At 10:13 AM 11/4/02 -0500, Tyler Durden wrote:
>This is an interesting issue...how much information can be gleaned from

>encrypted "payloads"?

Traffic analysis (who, how frequently, temporal patterns)
Size of payload

Is it possible for a switch or whatever that has
>visibility up to layers 4/5/6 to determine (at least) what type of file
is
>being sent?

Yes.

Modern network equiptment can examine all the way up to "layer 7".
Can tell that you're sending an .mp3 and will cut your QoS, if that's
the policy.


> Can it determine at what layer encryption was performed?
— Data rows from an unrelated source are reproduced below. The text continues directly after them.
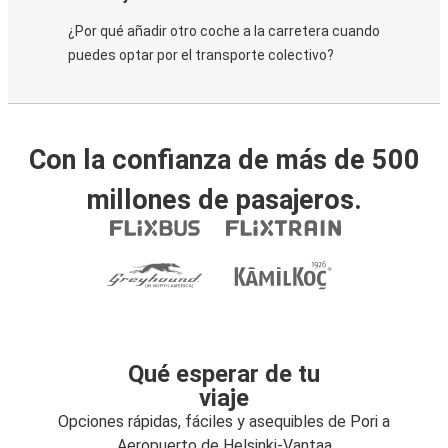
¿Por qué añadir otro coche a la carretera cuando
puedes optar por el transporte colectivo?
Con la confianza de más de 500
millones de pasajeros.
Qué esperar de tu
viaje
Opciones rápidas, fáciles y asequibles de Pori a
Aeropuerto de Helsinki-Vantaa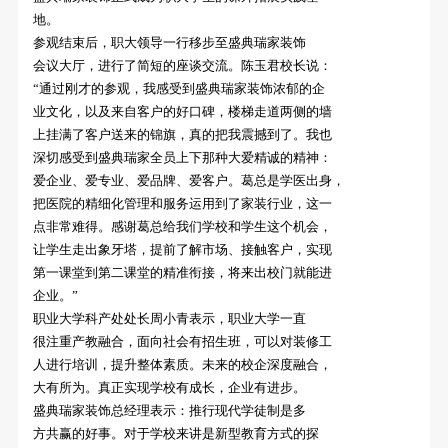
地。
参观结束后，职大领导一行移步至盛典瑞家装饰
会议大厅，进行了简短的座谈交流。陈玉君校长说：
“通过刚才的参观，我感受到盛典瑞家装饰浓郁的企
业文化，以及来自客户的好口碑，楼梯走道两侧的墙
上挂满了客户送来的锦旗，真的把我震撼到了。我也
深切感受到盛典瑞家全员上下那种大爱精诚的精神：
爱企业、爱专业、爱品牌、爱客户。葛总是学医出身，
把医院的精细化管理和服务运用到了家装行业，这一
点非常难得。感谢葛总给我们学校和学生这个机会，
让学生走出象牙塔，提前了解市场、接触客户，实现
第一课堂到第二课堂的精准衔接，将来出校门就能进
企业。”
职业大学科产处处长周小青表示，职业大学一直
很注重产教融合，面向社会有招生班，可以对装修工
人进行培训，提升整体素质。未来的校企深度融合，
大有所为。真正实现学校有成长，企业有进步。
盛典瑞家装饰总经理表示：推行现代学徒制是多
方共赢的好事。对于学校来讲是新型教育方式的探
Various "packet classification" hardware companies [1]
 make chips to find fields in headers.
(The classification chips pass this info to the NPU)
IPsec, SSL are trivial.  App-level crypto is
easy if the crypto has signatures, like "-----BEGIN PGP MESSAGE-----".
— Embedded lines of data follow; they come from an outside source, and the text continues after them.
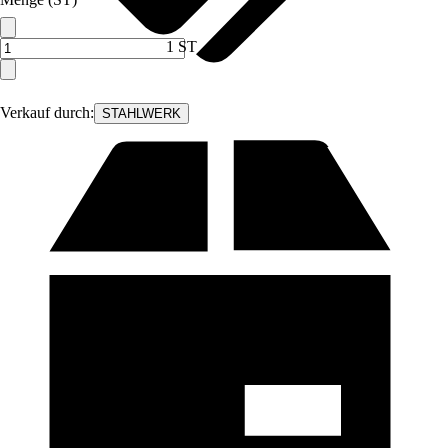
1 ST
Verkauf durch:
STAHLWERK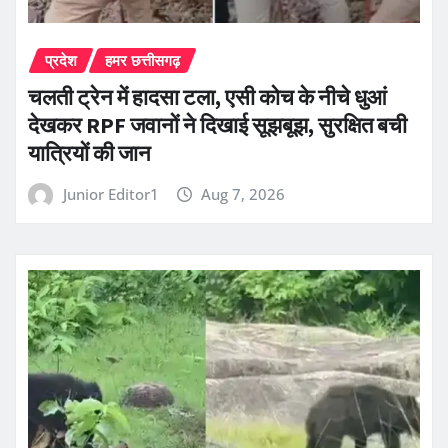
प्रदेश
हमर छत्तीसगढ़
चलती ट्रेन में हादसा टला, एसी कोच के नीचे धुआं
देखकर RPF जवानों ने दिखाई सूझबूझ, सुरक्षित बची
यात्रियों की जान
Junior Editor1
Aug 7, 2026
Steganography + encryption, however, is pretty tough.  The S/N
ratio can become useless due to false alarms.  The Feds probably
have an enormous collection of intercepted arab baby pictures...

[1] Here's a blurb from http://solidum.com/products/index.cfm
Based on programmable state machine technology and a powerful,
openly-distributed
pattern description language, our scalable, forward-compatible, and
field-upgradable
 classification processors can be configured to closely inspect packets
for vital
 information up to and including Layer 7. The information collected can
then be used to
 make intelligent routing and switching decisions for service,
application, and QoS
 requirements. This improves the speed, power and efficiency of next
generation
 network processing architectures, facilitates the delivery of
content-based services
 and enables true QoS for differentiated services.

---
CALEA: What did you think layer 7 awareness meant?